The Daily Item, Sunbury, PA

June 17, 2013

Hard to argue that

By Gary Grossman
The Daily Item

— It was, once upon a time, the fashion in some newspapers to write scathing editorials. Crusty, cynical, hard-bitten and world-weary is the ironic pose for inexperience.  It produces chiding, demeaning and accusatory comment, usually ending with a call for somebody’s ouster.

Time for Eric Holder to go. That sort of thing.

Three inhibiting experiences have always stood in my way.

I worked for an owner early on who actually had a written newspaper philosophy that cautioned his editors against “becoming a common scold.” Good, direct advice.

The first black woman to run a government department in a community still marked by antebellum characteristics who was the target of a whisper campaign explained her Zen to me by quoting her mother saying, “If you are throwing mud, you are losing ground.” I could not argue with that. Neither can you. Thanks, mom.

Finally, there are all the dogs I have ever known — and there have been many — who naturally divide the world in two — petters and non-petters. Petters, good. Nonpetters, evil.  Dogs have proven to be unerring in their judgment.

I am not good at imparting, but I do like to receive and absorb instructions that defy argument. There was once a newspaper editor named Mel Toadvine who, when speaking of deadlines, said, “Since we have to go some time, why don’t we go on time?”

I never actually met Mel, but his words lived on in the lives of those who heard them — or, in your case, just read them.

“Everybody Smokes in Hell” is the catchy title of a book by John Ridley, which I read. Critics all agreed that the cover, at least, was a grabber, which it was, because it was hard to argue.

Last week, when the world tilted under the news that the National Security Administration was everywhere at all times listening and recording everything (hi, guys!), there was a sudden confusion of ideology and enemies as people slid up and down the spectrum between liberty and security and found themselves on the same side as someone they detest.

In an accidental search for ironclad instruction for this phenomenon, I found Erik Larson’s facebook page. Larson is a greatly skilled one-time newspaperman who researches and writes fantastically researched and detailed books.

You may recognize “Devil in the White City: Murder, Magic and Madness at the Fair That Changed America,” Larson’s account of our first famous serial murderer luring young women to their deaths on the fringes of the great Chicago World’s Fair of 1893.

Larson’s current best seller, “In the Garden of the Beasts: Love, Terror and an American Family in Hitler’s Berlin,” is about ambassador William Dodd and his fetching and romantically adventurous 24-year-old daughter in 1933, the first year Hitler was in power, as Germany’s enthralling transformation gradually turned to terror on a scale no one could have imagined.

In 1994, Larson published a book called “The Naked Consumer” about how our private lives became public commodities through techniques that scooped and translated data into behavior-based marketing. In that, he developed four laws of data, which he recalled on his facebook page after the revelations of recent days. Here they are:

- The First Law (Larson’s Law of Data Coalescence): Data MUST seek and merge with complementary data.

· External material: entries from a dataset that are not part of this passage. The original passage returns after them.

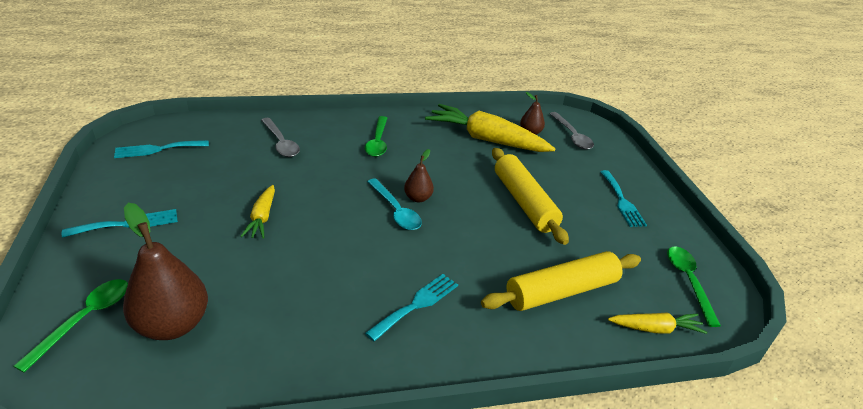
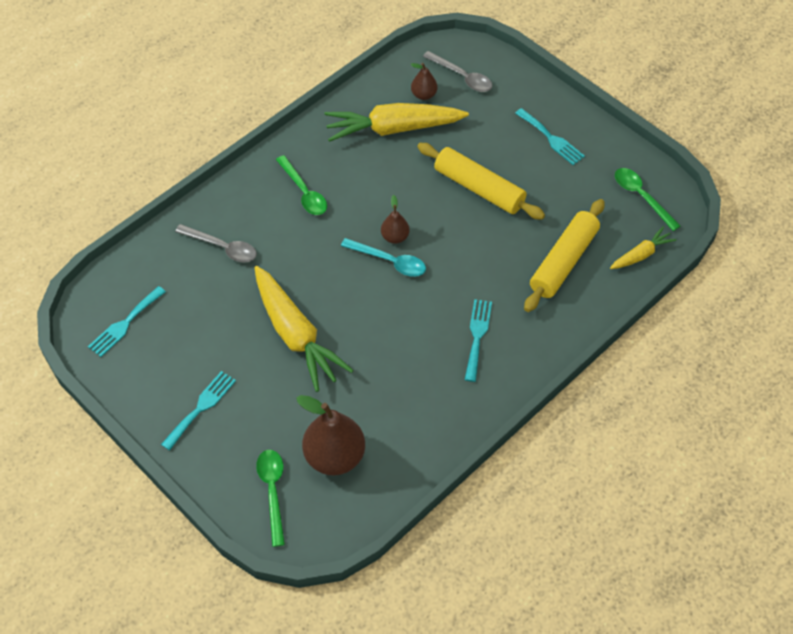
camera: 30 degrees left, 20 degrees up
yellow carrot [240,185,275,239] -> yellow carrot [254,266,353,392], size x1.98

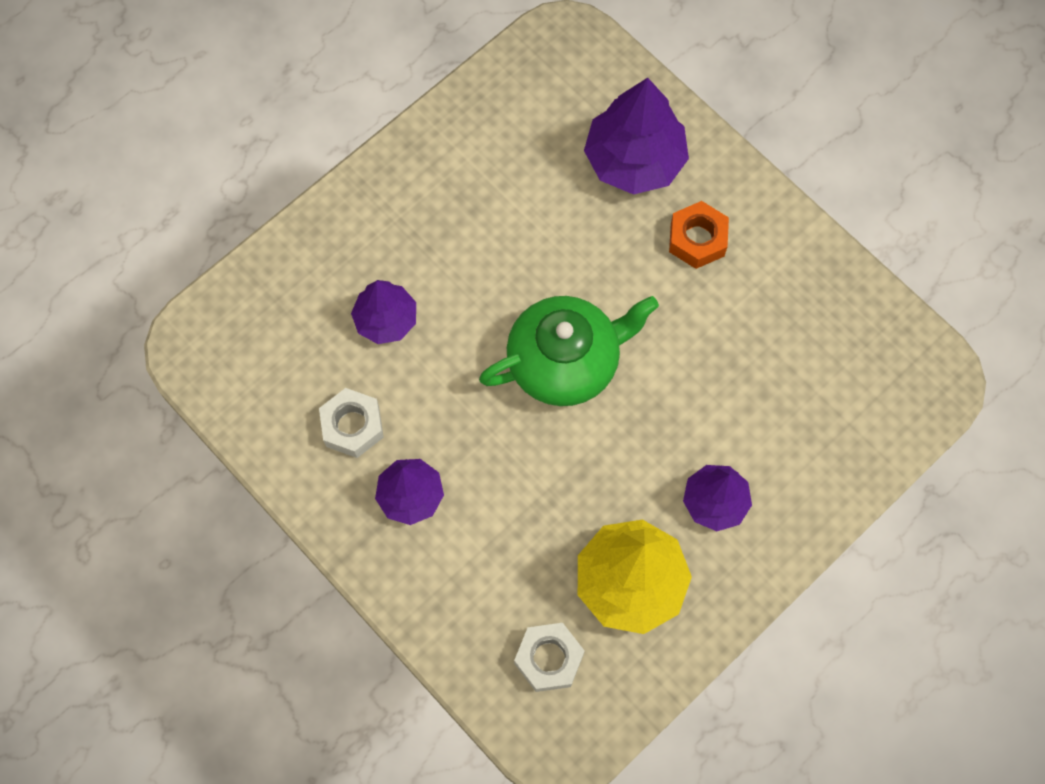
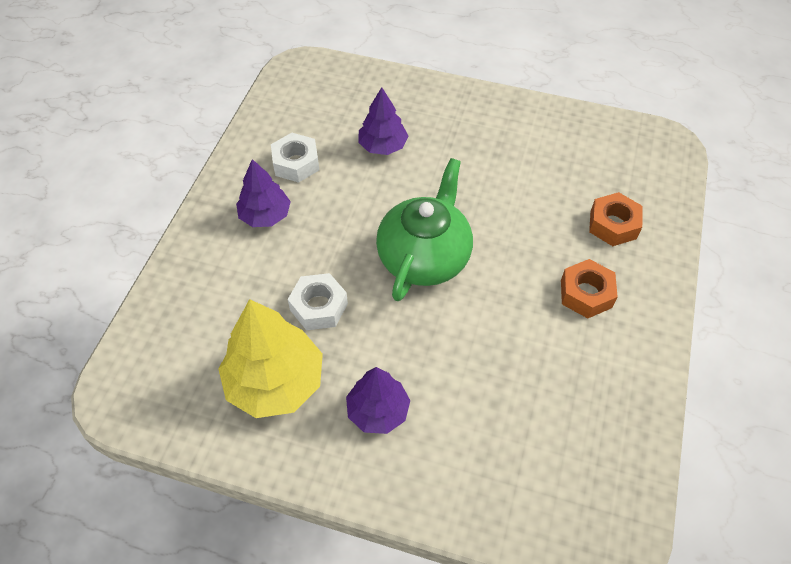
camera: 60 degrees right, 15 degrees down
green teapot [479,296,659,406] -> green teapot turned 105 degrees counterclockwise [376,158,473,301]
white nut [514,623,585,692] -> white nut moved to [288,273,348,330]
purple tree [584,78,689,195] -> orange nut [589,192,642,246]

- The Second Law: Data ALWAYS will be used for purposes other than originally intended.

- The Third Law: Data collected about individuals WILL be used to cause harm to one or more members of the group who provided the information or about whom it was collected, be it minor (the aggravation of targeted junkmail) or major (having your bank account emptied by a hacker).

- The Fourth Law: Confidential information is confidential only until someone decides it’s not.

If this is the way data trolling performs — and it is hard to argue that it doesn’t — then regardless of where we find ourselves on the liberty-security ideology grid, we cannot be happy that the NSA is banking everything we do.

According to Larson’s laws of data, what the NSA is gathering and storing is going to be packaged, redirected, harmful and revealed.